● THE EXERCISE
Copy the forum thread on the vector velocity homework question, word for word and in full.

# Vector velocity homework question

1. May 9, 2005

### Gughanath

On an occasion, John has position vector 40j metres. He wished to skate in a straightline to the point with position vector 30i metres. Given that his speed is constant at 5ms^-1, find his velocity.
Someone help me on this one please!

2. May 9, 2005

### BobG

You have a magnitude (5 meters per second).

The starting coordinates (0,40) and the ending coordinates (30,0) supply the direction. Relative to your origin (0,0) your two position vectors are 0i + 40j and 30i + 0j

Since you're using ijk coordinates, your best bet is to add your two position vectors together. Then you have a scalar problem: x(30i + 40j) = v

To find x, you have to divide the magnitude of the velocity vector by the magnitude of the resultant position vector. Plug the coordinates of your position vector into the Pythagorean Theorem.

● PROVIDED MATERIAL
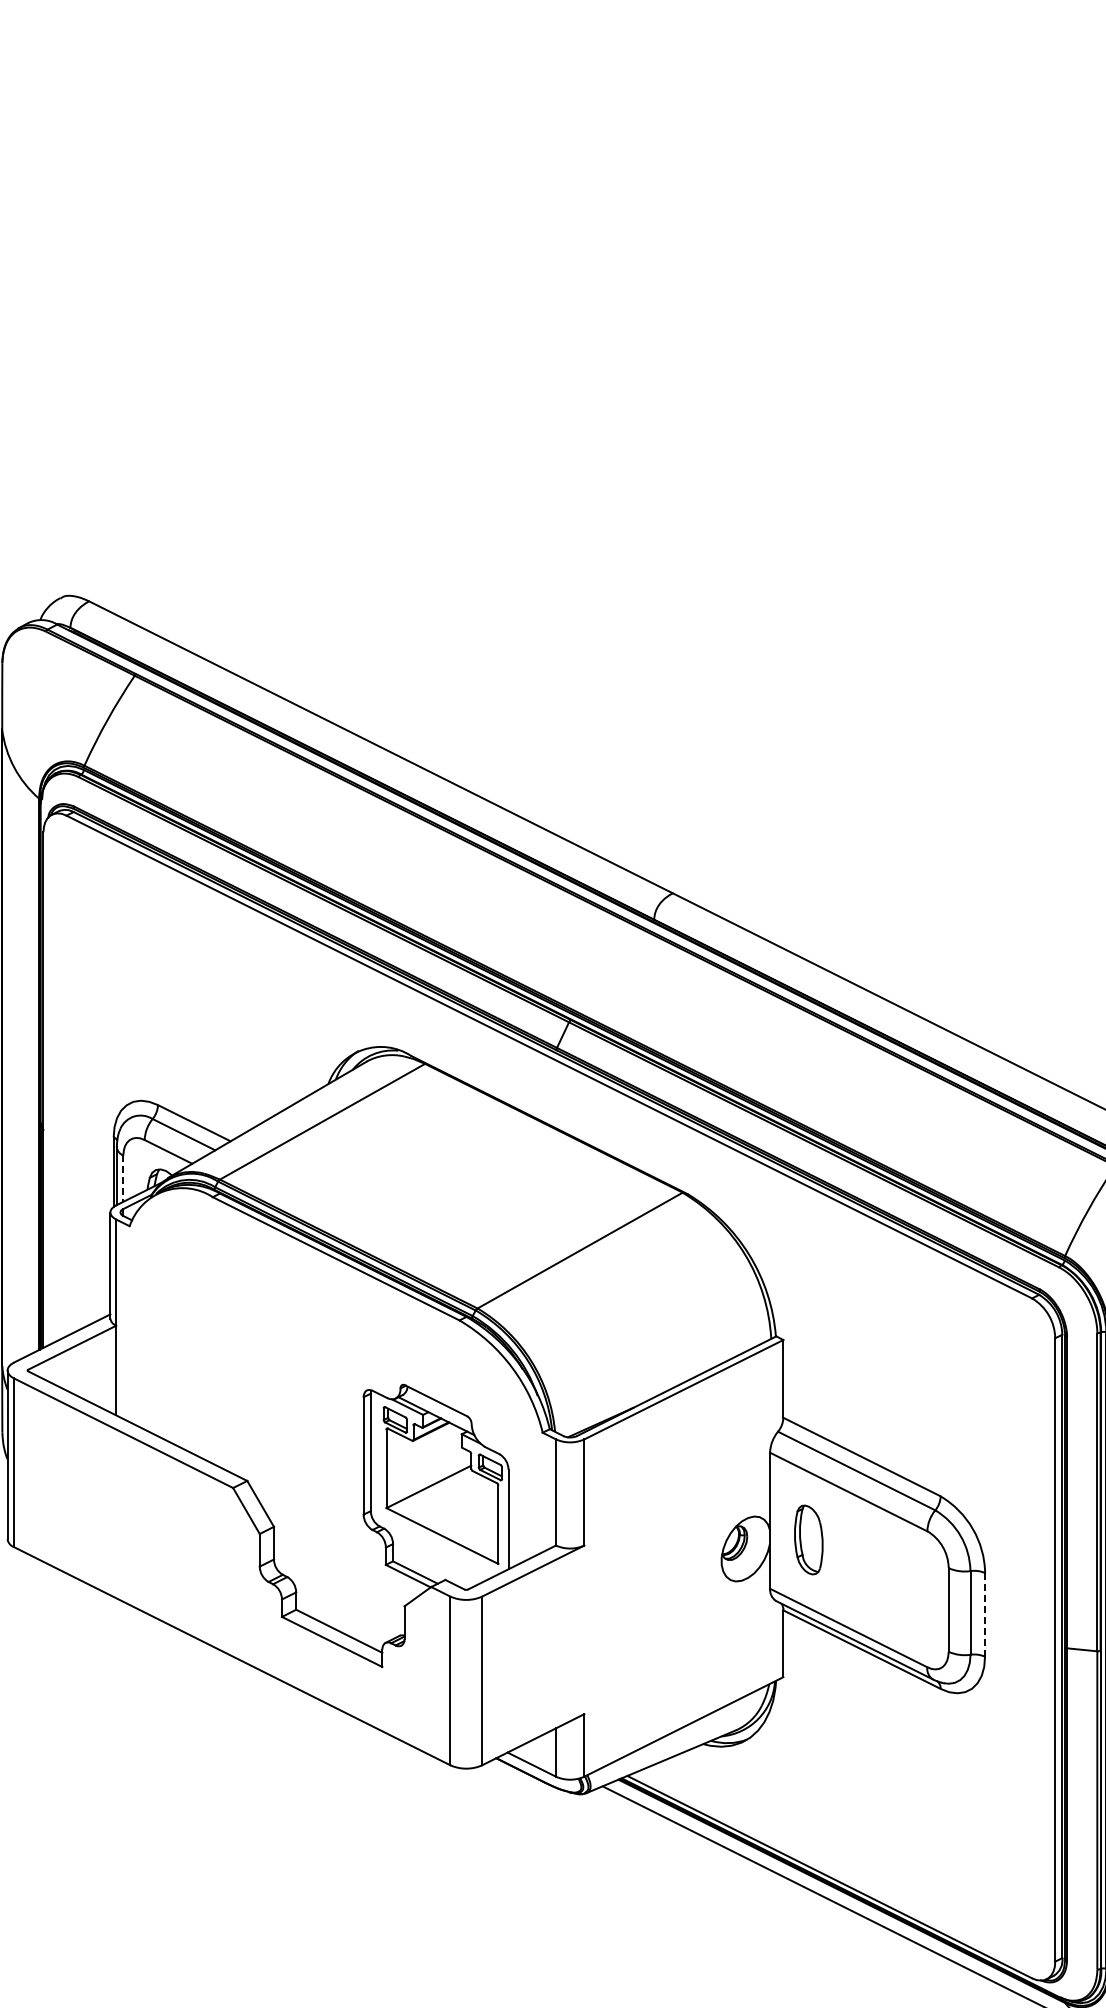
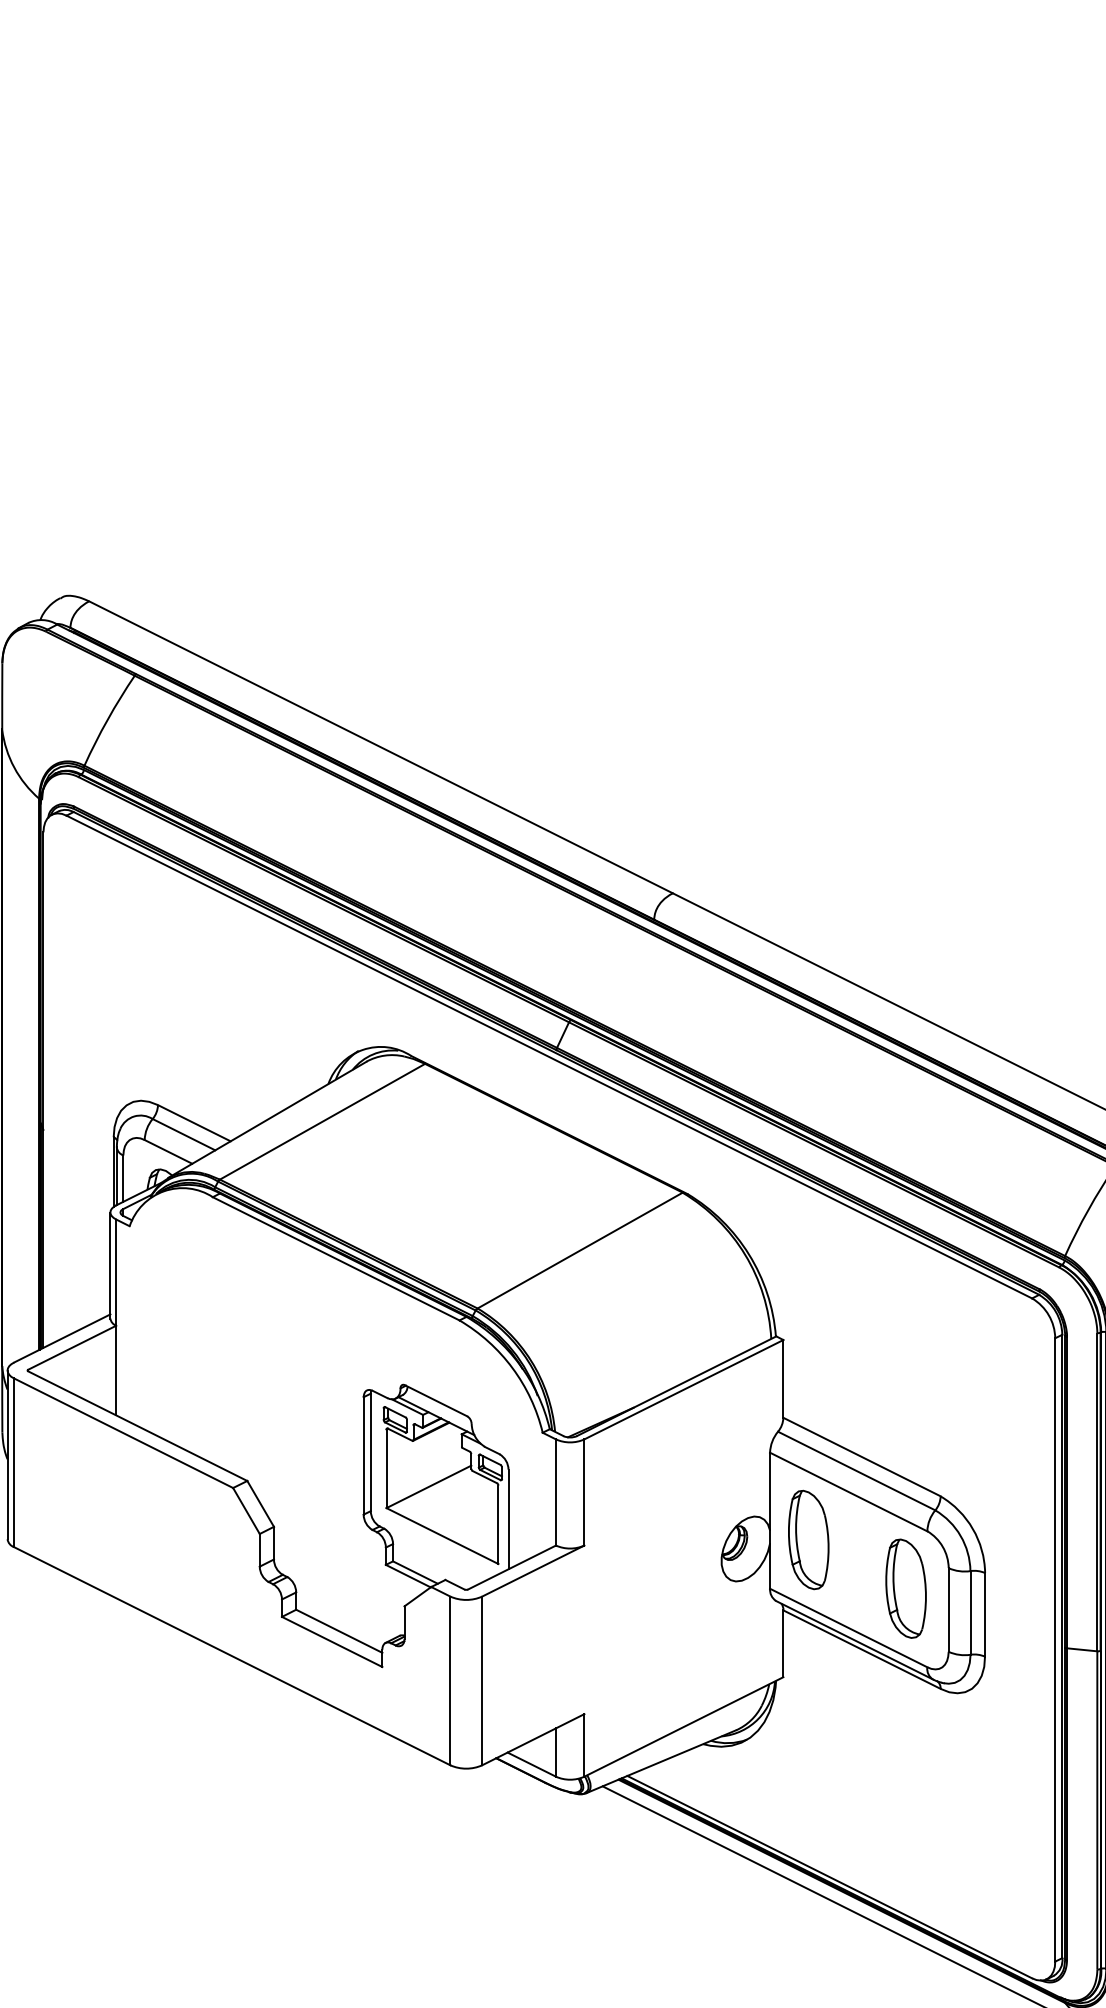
line at (123, 1179): dashed -> solid
part at (808, 1539) size: 30x72 px -> 42x102 px
part at (905, 1588): none -> present
line at (985, 1614): dashed -> solid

● SOLUTION FOR THIS PROBLEM
# Vector velocity homework question

1. May 9, 2005

### Gughanath

On an occasion, John has position vector 40j metres. He wished to skate in a straightline to the point with position vector 30i metres. Given that his speed is constant at 5ms^-1, find his velocity.
Someone help me on this one please!

2. May 9, 2005

### BobG

You have a magnitude (5 meters per second).

The starting coordinates (0,40) and the ending coordinates (30,0) supply the direction. Relative to your origin (0,0) your two position vectors are 0i + 40j and 30i + 0j

Since you're using ijk coordinates, your best bet is to add your two position vectors together. Then you have a scalar problem: x(30i + 40j) = v

To find x, you have to divide the magnitude of the velocity vector by the magnitude of the resultant position vector. Plug the coordinates of your position vector into the Pythagorean Theorem.